WHAT THE TASK ASKS. Return the lines of the listing exactly as they appear, starting with the line that contains "Original price was: 9,71 € (19.00 лв.)." and going on through the line that contains "Компютри & Периферия".
..........
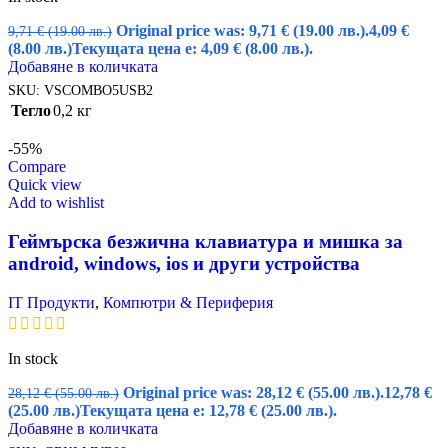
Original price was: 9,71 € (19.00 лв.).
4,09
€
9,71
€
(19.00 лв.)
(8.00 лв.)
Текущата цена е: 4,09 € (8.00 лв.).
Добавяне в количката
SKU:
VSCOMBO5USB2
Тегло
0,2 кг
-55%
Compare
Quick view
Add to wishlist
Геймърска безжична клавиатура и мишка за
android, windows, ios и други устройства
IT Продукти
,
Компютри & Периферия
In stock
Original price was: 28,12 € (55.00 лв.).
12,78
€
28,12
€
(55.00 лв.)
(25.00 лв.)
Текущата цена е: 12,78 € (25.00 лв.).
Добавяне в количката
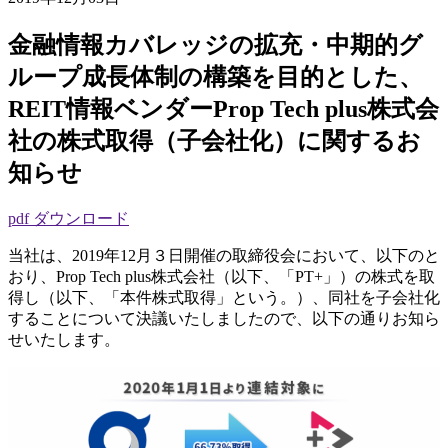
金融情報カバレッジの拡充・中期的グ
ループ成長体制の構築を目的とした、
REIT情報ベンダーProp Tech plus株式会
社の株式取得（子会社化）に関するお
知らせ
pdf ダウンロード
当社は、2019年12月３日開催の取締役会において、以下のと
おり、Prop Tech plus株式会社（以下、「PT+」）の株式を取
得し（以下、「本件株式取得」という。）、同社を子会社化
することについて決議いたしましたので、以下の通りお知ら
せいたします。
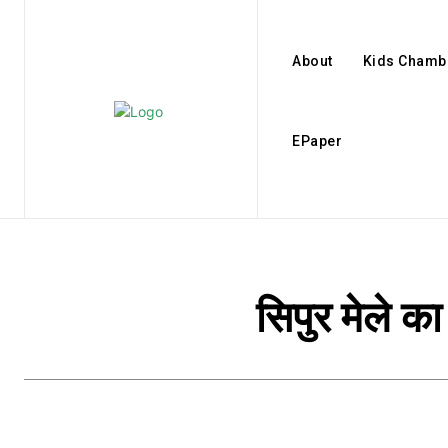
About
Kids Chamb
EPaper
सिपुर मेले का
..........
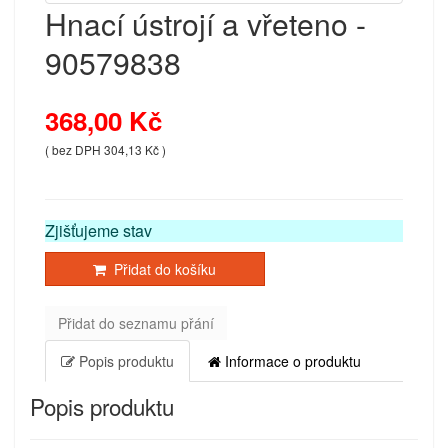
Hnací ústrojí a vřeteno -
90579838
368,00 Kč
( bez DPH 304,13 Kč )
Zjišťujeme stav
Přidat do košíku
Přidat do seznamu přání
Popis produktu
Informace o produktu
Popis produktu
..........
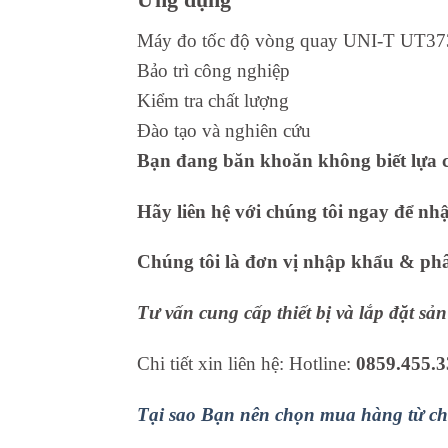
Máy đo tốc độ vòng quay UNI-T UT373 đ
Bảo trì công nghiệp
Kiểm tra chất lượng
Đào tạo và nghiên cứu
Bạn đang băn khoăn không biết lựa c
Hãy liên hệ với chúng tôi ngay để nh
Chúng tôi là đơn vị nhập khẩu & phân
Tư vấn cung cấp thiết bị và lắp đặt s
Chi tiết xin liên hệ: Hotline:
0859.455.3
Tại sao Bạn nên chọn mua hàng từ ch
..........
ANSWER BELOW.
Original price was: 9,71 € (19.00 лв.).
4,09
€
9,71
€
(19.00 лв.)
(8.00 лв.)
Текущата цена е: 4,09 € (8.00 лв.).
Добавяне в количката
SKU:
VSCOMBO5USB2
Тегло
0,2 кг
-55%
Compare
Quick view
Add to wishlist
Геймърска безжична клавиатура и мишка за
android, windows, ios и други устройства
IT Продукти
,
Компютри & Периферия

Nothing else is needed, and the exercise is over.